Search code examples
c#algorithmhashuwpsubtitle

What's wrong with my OSDB hash algorithm?


I'm trying to write a c# algorithm to get a hash from an online video file to search for subtitles on (https://trac.opensubtitles.org/projects/opensubtitles/wiki/HashSourceCodes)

My idea is that the algorithm is fed a url to a video file, and returns the hash. Simple. Problem is, I'm not getting the right value back. According to the page I've linked to, this file should return 8e245d9679d31e12, but I'm getting 00c4fcb4aa6f763e. Here is my C#:

public static async Task<byte[]> ComputeMovieHash(string filename)

TO DO
In the OSDB hash question:
(a) What is the algorithm meant to be fed as input?
(b) According to the linked page, what value should the file return?
(c) What value does the code actually return?

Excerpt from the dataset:
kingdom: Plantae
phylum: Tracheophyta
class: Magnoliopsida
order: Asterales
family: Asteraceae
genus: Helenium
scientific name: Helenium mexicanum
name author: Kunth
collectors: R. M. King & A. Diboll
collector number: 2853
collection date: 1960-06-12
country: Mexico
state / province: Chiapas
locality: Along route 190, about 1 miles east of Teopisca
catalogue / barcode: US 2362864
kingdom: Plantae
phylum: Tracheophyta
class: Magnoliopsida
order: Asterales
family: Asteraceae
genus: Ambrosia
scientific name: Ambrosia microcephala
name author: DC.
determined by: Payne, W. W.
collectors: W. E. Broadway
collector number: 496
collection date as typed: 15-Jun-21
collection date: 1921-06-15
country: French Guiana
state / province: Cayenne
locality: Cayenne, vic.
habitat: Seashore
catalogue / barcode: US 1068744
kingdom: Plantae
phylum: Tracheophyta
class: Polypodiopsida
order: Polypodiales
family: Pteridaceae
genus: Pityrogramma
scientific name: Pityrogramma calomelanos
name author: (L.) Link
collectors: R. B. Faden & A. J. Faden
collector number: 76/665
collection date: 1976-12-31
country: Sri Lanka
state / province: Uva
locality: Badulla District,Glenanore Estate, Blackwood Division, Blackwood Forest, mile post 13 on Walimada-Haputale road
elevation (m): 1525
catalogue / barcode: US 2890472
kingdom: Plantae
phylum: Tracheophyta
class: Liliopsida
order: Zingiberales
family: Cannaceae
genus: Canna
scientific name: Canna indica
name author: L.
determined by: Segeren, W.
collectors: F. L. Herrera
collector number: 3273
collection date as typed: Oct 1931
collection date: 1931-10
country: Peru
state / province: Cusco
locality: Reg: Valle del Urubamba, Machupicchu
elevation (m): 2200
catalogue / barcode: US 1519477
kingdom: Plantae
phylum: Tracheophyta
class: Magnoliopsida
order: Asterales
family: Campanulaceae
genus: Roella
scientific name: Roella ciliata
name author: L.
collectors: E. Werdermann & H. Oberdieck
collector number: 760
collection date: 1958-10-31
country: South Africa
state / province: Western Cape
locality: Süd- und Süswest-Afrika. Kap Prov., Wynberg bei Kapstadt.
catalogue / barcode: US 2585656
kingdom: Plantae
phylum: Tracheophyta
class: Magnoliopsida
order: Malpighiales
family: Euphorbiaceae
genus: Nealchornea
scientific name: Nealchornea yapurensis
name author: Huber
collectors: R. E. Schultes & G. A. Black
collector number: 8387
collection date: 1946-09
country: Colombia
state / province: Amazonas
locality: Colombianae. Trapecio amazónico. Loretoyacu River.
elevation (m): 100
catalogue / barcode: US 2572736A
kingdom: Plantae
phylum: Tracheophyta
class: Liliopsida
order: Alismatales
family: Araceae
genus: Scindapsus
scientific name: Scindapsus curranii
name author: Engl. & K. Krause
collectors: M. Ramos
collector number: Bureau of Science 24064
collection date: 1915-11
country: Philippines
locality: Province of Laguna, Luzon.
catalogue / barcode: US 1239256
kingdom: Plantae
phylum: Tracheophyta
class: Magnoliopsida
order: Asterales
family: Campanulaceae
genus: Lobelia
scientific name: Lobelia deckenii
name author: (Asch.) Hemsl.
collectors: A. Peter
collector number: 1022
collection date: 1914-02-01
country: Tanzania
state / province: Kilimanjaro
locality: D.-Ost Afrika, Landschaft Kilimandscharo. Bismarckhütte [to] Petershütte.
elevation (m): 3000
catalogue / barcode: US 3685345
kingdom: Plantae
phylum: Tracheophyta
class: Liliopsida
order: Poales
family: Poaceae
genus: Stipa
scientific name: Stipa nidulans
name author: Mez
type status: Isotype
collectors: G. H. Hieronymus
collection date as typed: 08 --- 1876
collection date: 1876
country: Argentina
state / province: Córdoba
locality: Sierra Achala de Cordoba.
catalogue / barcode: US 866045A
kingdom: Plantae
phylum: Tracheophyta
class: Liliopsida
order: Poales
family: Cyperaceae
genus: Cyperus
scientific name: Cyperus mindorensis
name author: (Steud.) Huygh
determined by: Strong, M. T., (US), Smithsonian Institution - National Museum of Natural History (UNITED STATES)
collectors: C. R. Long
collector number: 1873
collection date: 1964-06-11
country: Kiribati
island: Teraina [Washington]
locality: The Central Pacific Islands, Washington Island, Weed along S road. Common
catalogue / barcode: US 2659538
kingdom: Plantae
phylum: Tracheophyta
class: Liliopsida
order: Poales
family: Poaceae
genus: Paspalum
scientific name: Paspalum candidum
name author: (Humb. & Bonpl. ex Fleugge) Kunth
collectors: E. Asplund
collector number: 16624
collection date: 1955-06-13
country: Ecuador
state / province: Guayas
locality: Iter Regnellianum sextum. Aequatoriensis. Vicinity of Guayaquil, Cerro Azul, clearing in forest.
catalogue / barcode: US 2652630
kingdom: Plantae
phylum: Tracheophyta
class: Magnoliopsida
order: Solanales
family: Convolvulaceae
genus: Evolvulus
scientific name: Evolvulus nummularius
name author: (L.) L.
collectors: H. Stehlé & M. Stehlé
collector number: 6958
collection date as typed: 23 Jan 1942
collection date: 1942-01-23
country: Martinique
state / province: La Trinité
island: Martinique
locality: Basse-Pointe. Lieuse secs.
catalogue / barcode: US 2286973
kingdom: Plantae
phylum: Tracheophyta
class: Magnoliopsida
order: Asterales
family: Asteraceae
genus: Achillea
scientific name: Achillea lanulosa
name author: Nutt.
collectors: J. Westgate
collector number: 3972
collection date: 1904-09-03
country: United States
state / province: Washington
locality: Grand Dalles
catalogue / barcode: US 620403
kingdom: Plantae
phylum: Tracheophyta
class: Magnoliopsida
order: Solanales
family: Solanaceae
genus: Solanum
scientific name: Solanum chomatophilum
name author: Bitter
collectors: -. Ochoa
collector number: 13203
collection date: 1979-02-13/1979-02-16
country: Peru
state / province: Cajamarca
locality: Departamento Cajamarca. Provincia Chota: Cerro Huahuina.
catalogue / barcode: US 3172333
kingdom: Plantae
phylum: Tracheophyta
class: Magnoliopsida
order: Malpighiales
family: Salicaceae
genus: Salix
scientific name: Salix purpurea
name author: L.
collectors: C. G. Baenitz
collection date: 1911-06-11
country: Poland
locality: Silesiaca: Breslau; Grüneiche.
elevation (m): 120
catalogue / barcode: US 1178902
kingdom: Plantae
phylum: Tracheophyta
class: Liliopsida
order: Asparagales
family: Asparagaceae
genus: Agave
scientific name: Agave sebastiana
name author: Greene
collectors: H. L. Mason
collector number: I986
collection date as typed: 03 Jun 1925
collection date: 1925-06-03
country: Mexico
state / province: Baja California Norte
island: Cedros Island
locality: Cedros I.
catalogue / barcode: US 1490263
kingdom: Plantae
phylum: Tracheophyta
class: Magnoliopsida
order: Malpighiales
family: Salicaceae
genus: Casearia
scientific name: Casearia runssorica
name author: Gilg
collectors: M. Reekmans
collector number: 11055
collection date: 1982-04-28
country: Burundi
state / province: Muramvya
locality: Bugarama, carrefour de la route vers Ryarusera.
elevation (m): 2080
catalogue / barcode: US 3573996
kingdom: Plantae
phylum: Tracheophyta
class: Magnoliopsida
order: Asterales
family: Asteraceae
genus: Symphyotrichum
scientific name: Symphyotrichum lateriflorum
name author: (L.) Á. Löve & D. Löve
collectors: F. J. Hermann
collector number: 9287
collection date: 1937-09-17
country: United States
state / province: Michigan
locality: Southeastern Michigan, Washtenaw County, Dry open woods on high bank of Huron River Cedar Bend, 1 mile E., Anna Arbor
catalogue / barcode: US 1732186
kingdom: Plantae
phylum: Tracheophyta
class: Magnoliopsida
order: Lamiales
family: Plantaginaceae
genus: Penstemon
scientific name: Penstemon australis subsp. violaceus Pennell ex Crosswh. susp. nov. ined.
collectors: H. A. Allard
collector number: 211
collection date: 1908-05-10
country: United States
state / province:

SOLUTION FOR THIS PROBLEM
(a) A url to a video file.
(b) 8e245d9679d31e12
(c) 00c4fcb4aa6f763e